#### Job item
The answer must consist of every line below that contains the word "Talking".

(Record excerpts)

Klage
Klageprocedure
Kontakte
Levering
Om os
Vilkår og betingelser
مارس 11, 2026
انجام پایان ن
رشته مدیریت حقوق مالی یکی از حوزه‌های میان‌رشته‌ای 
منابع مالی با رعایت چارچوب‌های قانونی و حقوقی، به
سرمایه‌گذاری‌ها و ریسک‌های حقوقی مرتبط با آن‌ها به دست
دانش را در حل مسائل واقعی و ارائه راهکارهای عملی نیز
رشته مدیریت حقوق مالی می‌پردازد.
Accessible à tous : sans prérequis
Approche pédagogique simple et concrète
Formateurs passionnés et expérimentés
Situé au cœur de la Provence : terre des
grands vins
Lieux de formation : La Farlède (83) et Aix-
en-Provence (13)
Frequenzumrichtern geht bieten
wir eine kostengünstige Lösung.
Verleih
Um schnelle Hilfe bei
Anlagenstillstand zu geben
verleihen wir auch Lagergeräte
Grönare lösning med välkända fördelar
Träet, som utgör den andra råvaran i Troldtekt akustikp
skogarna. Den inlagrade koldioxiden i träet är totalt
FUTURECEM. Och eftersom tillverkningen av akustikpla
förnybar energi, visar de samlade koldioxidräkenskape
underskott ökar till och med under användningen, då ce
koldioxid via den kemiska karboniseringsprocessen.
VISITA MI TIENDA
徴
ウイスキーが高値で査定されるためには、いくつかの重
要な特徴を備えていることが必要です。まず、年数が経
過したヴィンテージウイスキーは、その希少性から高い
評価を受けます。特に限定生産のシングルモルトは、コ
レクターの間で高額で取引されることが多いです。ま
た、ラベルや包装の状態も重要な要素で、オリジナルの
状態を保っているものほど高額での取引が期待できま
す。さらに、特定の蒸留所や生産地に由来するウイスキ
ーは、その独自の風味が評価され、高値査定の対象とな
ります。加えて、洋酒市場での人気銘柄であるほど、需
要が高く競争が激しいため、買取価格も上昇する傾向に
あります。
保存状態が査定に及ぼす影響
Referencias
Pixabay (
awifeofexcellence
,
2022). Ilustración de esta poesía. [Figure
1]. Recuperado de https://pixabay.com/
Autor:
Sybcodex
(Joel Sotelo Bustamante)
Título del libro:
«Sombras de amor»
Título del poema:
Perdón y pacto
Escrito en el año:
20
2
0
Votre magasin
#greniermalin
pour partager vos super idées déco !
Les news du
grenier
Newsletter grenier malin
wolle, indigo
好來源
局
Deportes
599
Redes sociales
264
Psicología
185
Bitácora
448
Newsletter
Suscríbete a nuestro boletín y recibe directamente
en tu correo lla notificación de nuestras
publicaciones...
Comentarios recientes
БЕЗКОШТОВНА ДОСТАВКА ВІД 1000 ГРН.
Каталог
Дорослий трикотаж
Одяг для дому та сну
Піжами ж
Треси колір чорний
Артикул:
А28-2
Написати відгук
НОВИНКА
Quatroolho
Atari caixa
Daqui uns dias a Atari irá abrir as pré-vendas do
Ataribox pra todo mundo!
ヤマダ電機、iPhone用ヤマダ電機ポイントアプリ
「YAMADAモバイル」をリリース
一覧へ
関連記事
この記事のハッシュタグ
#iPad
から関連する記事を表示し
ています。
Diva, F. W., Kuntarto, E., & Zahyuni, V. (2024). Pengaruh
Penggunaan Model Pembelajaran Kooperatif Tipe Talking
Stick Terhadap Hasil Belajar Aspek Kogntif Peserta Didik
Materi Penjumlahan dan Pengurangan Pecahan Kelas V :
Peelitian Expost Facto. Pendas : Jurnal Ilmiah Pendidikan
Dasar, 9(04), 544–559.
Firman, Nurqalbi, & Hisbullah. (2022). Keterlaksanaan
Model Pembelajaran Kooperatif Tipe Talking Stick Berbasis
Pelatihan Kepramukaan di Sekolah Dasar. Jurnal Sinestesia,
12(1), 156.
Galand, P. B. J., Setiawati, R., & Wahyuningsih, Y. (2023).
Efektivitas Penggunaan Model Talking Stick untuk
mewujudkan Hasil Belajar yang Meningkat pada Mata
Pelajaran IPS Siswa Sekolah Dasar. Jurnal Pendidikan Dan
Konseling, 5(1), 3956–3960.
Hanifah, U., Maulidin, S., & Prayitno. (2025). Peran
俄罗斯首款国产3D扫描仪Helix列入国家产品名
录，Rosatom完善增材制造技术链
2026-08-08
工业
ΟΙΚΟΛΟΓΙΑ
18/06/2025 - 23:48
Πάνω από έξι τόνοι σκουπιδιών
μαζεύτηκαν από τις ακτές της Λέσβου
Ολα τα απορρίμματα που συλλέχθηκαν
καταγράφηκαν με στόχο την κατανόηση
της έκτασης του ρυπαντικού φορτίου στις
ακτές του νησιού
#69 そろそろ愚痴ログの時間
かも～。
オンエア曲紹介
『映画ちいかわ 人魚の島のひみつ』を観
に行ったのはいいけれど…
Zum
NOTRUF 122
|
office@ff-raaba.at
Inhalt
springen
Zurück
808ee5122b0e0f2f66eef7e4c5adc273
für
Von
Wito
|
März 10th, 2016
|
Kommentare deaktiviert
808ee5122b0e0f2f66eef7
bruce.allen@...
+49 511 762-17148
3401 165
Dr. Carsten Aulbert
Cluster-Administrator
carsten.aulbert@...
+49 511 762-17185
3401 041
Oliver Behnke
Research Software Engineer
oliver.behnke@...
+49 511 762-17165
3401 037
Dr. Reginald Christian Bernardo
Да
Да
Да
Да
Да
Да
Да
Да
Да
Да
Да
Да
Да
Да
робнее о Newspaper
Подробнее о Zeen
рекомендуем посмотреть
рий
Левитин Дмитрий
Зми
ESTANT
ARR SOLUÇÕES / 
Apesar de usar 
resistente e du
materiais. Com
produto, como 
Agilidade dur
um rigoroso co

(End Record excerpts)

#### Answer to the exercise
Penggunaan Model Pembelajaran Kooperatif Tipe Talking
Model Pembelajaran Kooperatif Tipe Talking Stick Berbasis
Efektivitas Penggunaan Model Talking Stick untuk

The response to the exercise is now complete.